On 2019-10-03 6:21 p.m., Philippe Verdy wrote:
> So I don't undersand the rationale for changing the utf8 libary for
> this "extended" but non-standard behavior that can just cause havoc
> and create severe security problems in applications that would then
> need to be deeply modified in many places to force them to revalidate
> their input and make sure that theyr will remain interoperable.
I could rant about this all day but tl;dr: never, ever ever ever ever
ever, sanitize before decoding. just don't.
And that's not what I advocated. I never said "sanitize before decoding", but "validate". Because the new utf8 implementation will no longer validate it and will decode INVALID non standard UTF-8 as if it was standard, this will cause havoc everywhere down the stream, effectively forcing existing apps to spread code everywhere to revalidate constantly.

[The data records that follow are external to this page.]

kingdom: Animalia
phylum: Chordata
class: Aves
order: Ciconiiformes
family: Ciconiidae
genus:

There's absolutely no good reason in Lua 5.4 to accept the behavior old-proposed non standard RFC: there must not be any codepoint higher than 0x10FFFF and the 31-bit "extension" is unsafe, I strongly vote against it, and those rare applications that will want to use the old RFC will have to use their own separate implementation in a separate library, not the builtin "utf8" library that should remain as clean as possible and will safely invalidate non standard codes (if needed the "utf8" library may use additional optional parameter to explicitly request the lax behavior.